This was when he was with the San Diego Padres, who made a blockbuster trade for him in 1990.
McGriff Becomes A Brave
During the 1993 season, McGriff was once again traded.
This time, it was to the Atlanta Braves who were coming off back-to-back World Series appearances in 1991 and 1992.
When he joined the Braves during 1993, the team was nine games behind the San Francisco Giants.
However, in the final 68 games of the season, the team went 51-17 led by McGriff.
Over this short stretch, he hit 19 home runs and tallied 55 RBI.
In the strike-shortened 1994 season, McGriff slugged 34 home runs in just 113 games.
However, his power numbers would drop after this.
In 1995, McGriff was an integral part of the Braves team that won the World Series.
"Freddie McGriff set up the whole lineup and the rest was history!" 🏆
— MLB Network (@MLBNetwork) February 21, 2018
While he is most known for his contributions to these Braves teams, he continued putting together good years as he entered his late-30s.
After an underwhelming 1997 season, he was picked up by the expansion Tampa Bay Devil Rays in the offseason.
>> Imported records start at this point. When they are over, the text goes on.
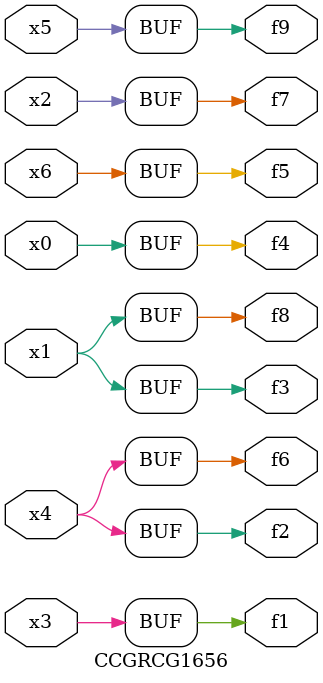
<source format=v>
module CCGRCG1656(
	input x0, x1, x2, x3, x4, x5, x6,
	output f1, f2, f3, f4, f5, f6, f7, f8, f9
);
	assign f1 = x3;
	assign f2 = x4;
	assign f3 = x1;
	assign f4 = x0;
	assign f5 = x6;
	assign f6 = x4;
	assign f7 = x2;
	assign f8 = x1;
	assign f9 = x5;
endmodule

</source>
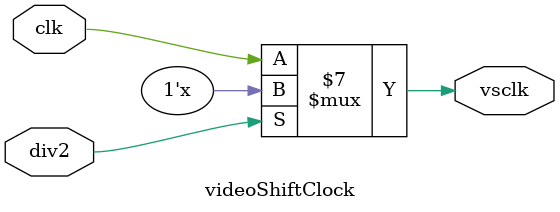
<source format=v>
module videoShiftClock(
	input clk,
	input div2,
	output reg vsclk
);

initial begin
	vsclk = 0;
end

always @(clk, div2) begin
	if (div2) begin
		if (clk)
			vsclk <= ~vsclk;
	end else begin
		vsclk <= clk;
	end
end

endmodule
</source>
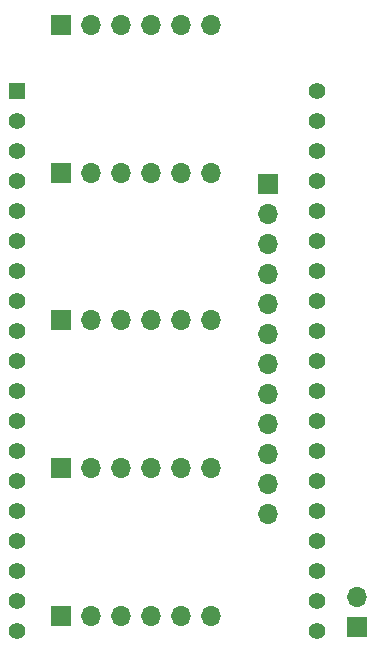
<source format=gbr>
%TF.GenerationSoftware,KiCad,Pcbnew,8.0.4-8.0.4-0~ubuntu24.04.1*%
%TF.CreationDate,2024-09-03T18:29:06+09:00*%
%TF.ProjectId,ESP32,45535033-322e-46b6-9963-61645f706362,rev?*%
%TF.SameCoordinates,Original*%
%TF.FileFunction,Copper,L1,Top*%
%TF.FilePolarity,Positive*%
%FSLAX46Y46*%
G04 Gerber Fmt 4.6, Leading zero omitted, Abs format (unit mm)*
G04 Created by KiCad (PCBNEW 8.0.4-8.0.4-0~ubuntu24.04.1) date 2024-09-03 18:29:06*
%MOMM*%
%LPD*%
G01*
G04 APERTURE LIST*
%TA.AperFunction,ComponentPad*%
%ADD10R,1.408000X1.408000*%
%TD*%
%TA.AperFunction,ComponentPad*%
%ADD11C,1.408000*%
%TD*%
%TA.AperFunction,ComponentPad*%
%ADD12R,1.700000X1.700000*%
%TD*%
%TA.AperFunction,ComponentPad*%
%ADD13O,1.700000X1.700000*%
%TD*%
G04 APERTURE END LIST*
D10*
%TO.P,U1,J2_1,3V3*%
%TO.N,+3V3*%
X146235000Y-85845000D03*
D11*
%TO.P,U1,J3_1,GND_J3_1*%
%TO.N,GND1*%
X171635000Y-85845000D03*
%TO.P,U1,J2_2,EN*%
%TO.N,unconnected-(U1-EN-PadJ2_2)*%
X146235000Y-88385000D03*
%TO.P,U1,J3_2,IO23*%
%TO.N,unconnected-(U1-IO23-PadJ3_2)*%
X171635000Y-88385000D03*
%TO.P,U1,J2_3,SENSOR_VP*%
%TO.N,unconnected-(U1-SENSOR_VP-PadJ2_3)*%
X146235000Y-90925000D03*
%TO.P,U1,J3_3,IO22*%
%TO.N,SCL*%
X171635000Y-90925000D03*
%TO.P,U1,J2_4,SENSOR_VN*%
%TO.N,unconnected-(U1-SENSOR_VN-PadJ2_4)*%
X146235000Y-93465000D03*
%TO.P,U1,J3_4,TXD0*%
%TO.N,unconnected-(U1-TXD0-PadJ3_4)*%
X171635000Y-93465000D03*
%TO.P,U1,J2_5,IO34*%
%TO.N,unconnected-(U1-IO34-PadJ2_5)*%
X146235000Y-96005000D03*
%TO.P,U1,J3_5,RXD0*%
%TO.N,unconnected-(U1-RXD0-PadJ3_5)*%
X171635000Y-96005000D03*
%TO.P,U1,J2_6,IO35*%
%TO.N,unconnected-(U1-IO35-PadJ2_6)*%
X146235000Y-98545000D03*
%TO.P,U1,J3_6,IO21*%
%TO.N,SDA*%
X171635000Y-98545000D03*
%TO.P,U1,J2_7,IO32*%
%TO.N,unconnected-(U1-IO32-PadJ2_7)*%
X146235000Y-101085000D03*
%TO.P,U1,J3_7,GND_J3_7*%
%TO.N,unconnected-(U1-GND_J3_7-PadJ3_7)*%
X171635000Y-101085000D03*
%TO.P,U1,J2_8,IO33*%
%TO.N,unconnected-(U1-IO33-PadJ2_8)*%
X146235000Y-103625000D03*
%TO.P,U1,J3_8,IO19*%
%TO.N,Net-(J6-Pin_4)*%
X171635000Y-103625000D03*
%TO.P,U1,J2_9,IO25*%
%TO.N,unconnected-(U1-IO25-PadJ2_9)*%
X146235000Y-106165000D03*
%TO.P,U1,J3_9,IO18*%
%TO.N,Net-(J6-Pin_3)*%
X171635000Y-106165000D03*
%TO.P,U1,J2_10,IO26*%
%TO.N,unconnected-(U1-IO26-PadJ2_10)*%
X146235000Y-108705000D03*
%TO.P,U1,J3_10,IO5*%
%TO.N,Net-(J6-Pin_2)*%
X171635000Y-108705000D03*
%TO.P,U1,J2_11,IO27*%
%TO.N,unconnected-(U1-IO27-PadJ2_11)*%
X146235000Y-111245000D03*
%TO.P,U1,J3_11,IO17*%
%TO.N,Net-(J6-Pin_1)*%
X171635000Y-111245000D03*
%TO.P,U1,J2_12,IO14*%
%TO.N,unconnected-(U1-IO14-PadJ2_12)*%
X146235000Y-113785000D03*
%TO.P,U1,J3_12,IO16*%
%TO.N,unconnected-(U1-IO16-PadJ3_12)*%
X171635000Y-113785000D03*
%TO.P,U1,J2_13,IO12*%
%TO.N,unconnected-(U1-IO12-PadJ2_13)*%
X146235000Y-116325000D03*
%TO.P,U1,J3_13,IO4*%
%TO.N,unconnected-(U1-IO4-PadJ3_13)*%
X171635000Y-116325000D03*
%TO.P,U1,J2_14,GND_J2_14*%
%TO.N,unconnected-(U1-GND_J2_14-PadJ2_14)*%
X146235000Y-118865000D03*
%TO.P,U1,J3_14,IO0*%
%TO.N,Net-(J9-Pin_2)*%
X171635000Y-118865000D03*
%TO.P,U1,J2_15,IO13*%
%TO.N,unconnected-(U1-IO13-PadJ2_15)*%
X146235000Y-121405000D03*
%TO.P,U1,J3_15,IO2*%
%TO.N,unconnected-(U1-IO2-PadJ3_15)*%
X171635000Y-121405000D03*
%TO.P,U1,J2_16,SD2*%
%TO.N,unconnected-(U1-SD2-PadJ2_16)*%
X146235000Y-123945000D03*
%TO.P,U1,J3_16,IO15*%
%TO.N,unconnected-(U1-IO15-PadJ3_16)*%
X171635000Y-123945000D03*
%TO.P,U1,J2_17,SD3*%
%TO.N,unconnected-(U1-SD3-PadJ2_17)*%
X146235000Y-126485000D03*
%TO.P,U1,J3_17,SD1*%
%TO.N,unconnected-(U1-SD1-PadJ3_17)*%
X171635000Y-126485000D03*
%TO.P,U1,J2_18,CMD*%
%TO.N,unconnected-(U1-CMD-PadJ2_18)*%
X146235000Y-129025000D03*
%TO.P,U1,J3_18,SD0*%
%TO.N,unconnected-(U1-SD0-PadJ3_18)*%
X171635000Y-129025000D03*
%TO.P,U1,J2_19,EXT_5V*%
%TO.N,VIN*%
X146235000Y-131565000D03*
%TO.P,U1,J3_19,CLK*%
%TO.N,unconnected-(U1-CLK-PadJ3_19)*%
X171635000Y-131565000D03*
%TD*%
D12*
%TO.P,J9,1,Pin_1*%
%TO.N,GND1*%
X175000000Y-131250000D03*
D13*
%TO.P,J9,2,Pin_2*%
%TO.N,Net-(J9-Pin_2)*%
X175000000Y-128710000D03*
%TD*%
%TO.P,J7,12,Pin_12*%
%TO.N,VCC1*%
X167500000Y-121690000D03*
%TO.P,J7,11,Pin_11*%
%TO.N,GND1*%
X167500000Y-119150000D03*
%TO.P,J7,10,Pin_10*%
%TO.N,VCC2*%
X167500000Y-116610000D03*
%TO.P,J7,9,Pin_9*%
%TO.N,GND1*%
X167500000Y-114070000D03*
%TO.P,J7,8,Pin_8*%
%TO.N,VCC3*%
X167500000Y-111530000D03*
%TO.P,J7,7,Pin_7*%
%TO.N,GND1*%
X167500000Y-108990000D03*
%TO.P,J7,6,Pin_6*%
X167500000Y-106450000D03*
%TO.P,J7,5,Pin_5*%
%TO.N,VCC4*%
X167500000Y-103910000D03*
%TO.P,J7,4,Pin_4*%
%TO.N,GND1*%
X167500000Y-101370000D03*
%TO.P,J7,3,Pin_3*%
%TO.N,VCC5*%
X167500000Y-98830000D03*
%TO.P,J7,2,Pin_2*%
%TO.N,GND1*%
X167500000Y-96290000D03*
D12*
%TO.P,J7,1,Pin_1*%
%TO.N,VIN*%
X167500000Y-93750000D03*
%TD*%
%TO.P,J1,1,Pin_1*%
%TO.N,+3V3*%
X149900000Y-130250000D03*
D13*
%TO.P,J1,2,Pin_2*%
%TO.N,GND1*%
X152440000Y-130250000D03*
%TO.P,J1,3,Pin_3*%
%TO.N,SDA*%
X154980000Y-130250000D03*
%TO.P,J1,4,Pin_4*%
%TO.N,SCL*%
X157520000Y-130250000D03*
%TO.P,J1,5,Pin_5*%
%TO.N,unconnected-(J1-Pin_5-Pad5)*%
X160060000Y-130250000D03*
%TO.P,J1,6,Pin_6*%
%TO.N,VCC1*%
X162600000Y-130250000D03*
%TD*%
D12*
%TO.P,J5,1,Pin_1*%
%TO.N,+3V3*%
X149900000Y-80250000D03*
D13*
%TO.P,J5,2,Pin_2*%
%TO.N,GND1*%
X152440000Y-80250000D03*
%TO.P,J5,3,Pin_3*%
%TO.N,SDA*%
X154980000Y-80250000D03*
%TO.P,J5,4,Pin_4*%
%TO.N,SCL*%
X157520000Y-80250000D03*
%TO.P,J5,5,Pin_5*%
%TO.N,unconnected-(J5-Pin_5-Pad5)*%
X160060000Y-80250000D03*
%TO.P,J5,6,Pin_6*%
%TO.N,VCC5*%
X162600000Y-80250000D03*
%TD*%
D12*
%TO.P,J3,1,Pin_1*%
%TO.N,+3V3*%
X149900000Y-105250000D03*
D13*
%TO.P,J3,2,Pin_2*%
%TO.N,GND1*%
X152440000Y-105250000D03*
%TO.P,J3,3,Pin_3*%
%TO.N,SDA*%
X154980000Y-105250000D03*
%TO.P,J3,4,Pin_4*%
%TO.N,SCL*%
X157520000Y-105250000D03*
%TO.P,J3,5,Pin_5*%
%TO.N,unconnected-(J3-Pin_5-Pad5)*%
X160060000Y-105250000D03*
%TO.P,J3,6,Pin_6*%
%TO.N,VCC3*%
X162600000Y-105250000D03*
%TD*%
D12*
%TO.P,J4,1,Pin_1*%
%TO.N,+3V3*%
X149900000Y-92750000D03*
D13*
%TO.P,J4,2,Pin_2*%
%TO.N,GND1*%
X152440000Y-92750000D03*
%TO.P,J4,3,Pin_3*%
%TO.N,SDA*%
X154980000Y-92750000D03*
%TO.P,J4,4,Pin_4*%
%TO.N,SCL*%
X157520000Y-92750000D03*
%TO.P,J4,5,Pin_5*%
%TO.N,unconnected-(J4-Pin_5-Pad5)*%
X160060000Y-92750000D03*
%TO.P,J4,6,Pin_6*%
%TO.N,VCC4*%
X162600000Y-92750000D03*
%TD*%
D12*
%TO.P,J2,1,Pin_1*%
%TO.N,+3V3*%
X149900000Y-117750000D03*
D13*
%TO.P,J2,2,Pin_2*%
%TO.N,GND1*%
X152440000Y-117750000D03*
%TO.P,J2,3,Pin_3*%
%TO.N,SDA*%
X154980000Y-117750000D03*
%TO.P,J2,4,Pin_4*%
%TO.N,SCL*%
X157520000Y-117750000D03*
%TO.P,J2,5,Pin_5*%
%TO.N,unconnected-(J2-Pin_5-Pad5)*%
X160060000Y-117750000D03*
%TO.P,J2,6,Pin_6*%
%TO.N,VCC2*%
X162600000Y-117750000D03*
%TD*%
M02*

</source>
Over his last seven seasons, McGriff hit 30-plus home runs three more times.
This made him one of only two players to hit at least 30 home runs in one season for five different teams.
His final one came with the Chicago Cubs in 2002, when he hit 30 home runs in his age 38 season.
In 2003, he went onto the disabled list for the first time in his 18-year career.
Finally, he was released by the Rays whom he rejoined in 2004, marking the end of his MLB career.
Is McGriff HOF Worthy?
When looking at his career story, there are a lot of reasons to carve a spot in Cooperstown for him.
He finished with 493 career home runs, which he spread out pretty evenly throughout his whole career.
In an era when power numbers were inflated due to steroids, McGriff’s name remains clean.
He also has the most home runs of anyone who isn’t associated with PEDs or is not HOF eligible to not be inducted.
On top of this, he has a solid .284 career batting average with a .377 on-base percentage.
With all of this in mind, he definitely deserves to be in the Hall of Fame.
McGriff was one of the best hitters during his era, and his career aged well.
He ultimately just aged out of the league, remaining effective until his age 38 season.
Now, he is a special assistant in baseball operations for the Braves.
"Crime Dog" looks like he could still hit about 30 bombs!
— MLB Network (@MLBNetwork) June 18, 2019
The former All-Star remains a fan favorite player for people who watched his career progress.